The US services sector has shown little growth amid a slowdown in new orders, pushing the prices index that companies pay for inputs to its lowest level in three years, which may help the Federal Reserve (the US central bank) in combating inflation. Factory orders increased for the second consecutive month. However, except for the jump in defense orders, weakness was prevalent across the manufacturing sector, consistent with survey results indicating that the sector is now in a prolonged state of weakness.
The Institute for Supply Management reported that the "non-manufacturing purchasing managers' index fell to 50.3 last month from 51.9 in April." The services sector has benefited from a shift in consumer spending after a period of excess spending on goods during the COVID-19 pandemic, influenced by restrictions on social activities such as dining out and travel. However, following the Federal Reserve's increase of interest rates by 500 basis points, consumers are now focusing more on essential needs.

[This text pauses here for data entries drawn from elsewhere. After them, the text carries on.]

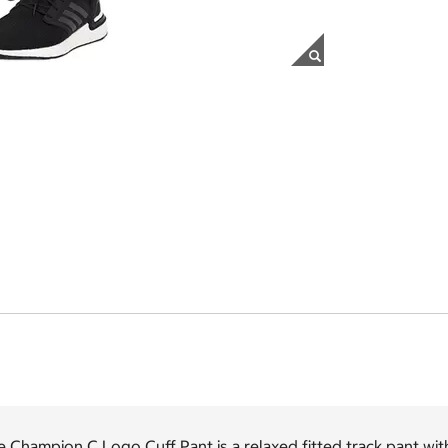
 Champion C Logo Cuff Pant is a relaxed fitted track pant with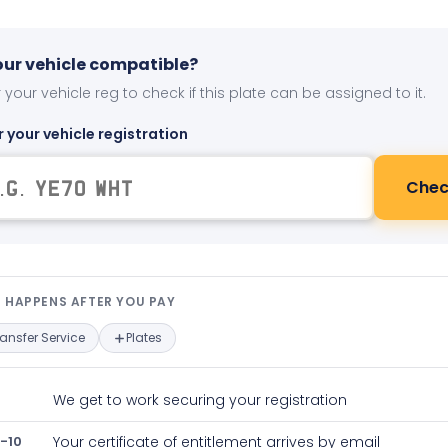
your vehicle compatible?
 your vehicle reg to check if this plate can be assigned to it.
r your vehicle registration
Chec
t happens after you pay — interact
 HAPPENS AFTER YOU PAY
ransfer Service
Plates
We get to work securing your registration
-10
Your certificate of entitlement arrives by email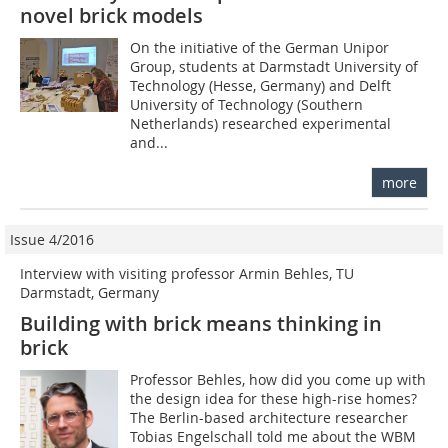
novel brick models
On the initiative of the German Unipor
Group, students at Darmstadt University of
Technology (Hesse, Germany) and Delft
University of Technology (Southern
Netherlands) researched experimental
and...
more
Issue 4/2016
Interview with visiting professor Armin Behles, TU
Darmstadt, Germany
Building with brick means thinking in
brick
Professor Behles, how did you come up with
the design idea for these high-rise homes?
The Berlin-based architecture researcher
Tobias Engelschall told me about the WBM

The services sector is at the forefront in the battle against inflation as service prices are usually more stable and less responsive to interest rate increases. The prices index that services companies pay for inputs decreased to 56.2 last month, the lowest level since May 2020, down from 59.6 in April.
A report from the Department of Commerce indicated that defense capital goods orders jumped by 36%, bolstering factory orders. The department stated that factory orders increased by 0.4% after rising by 0.6% in March.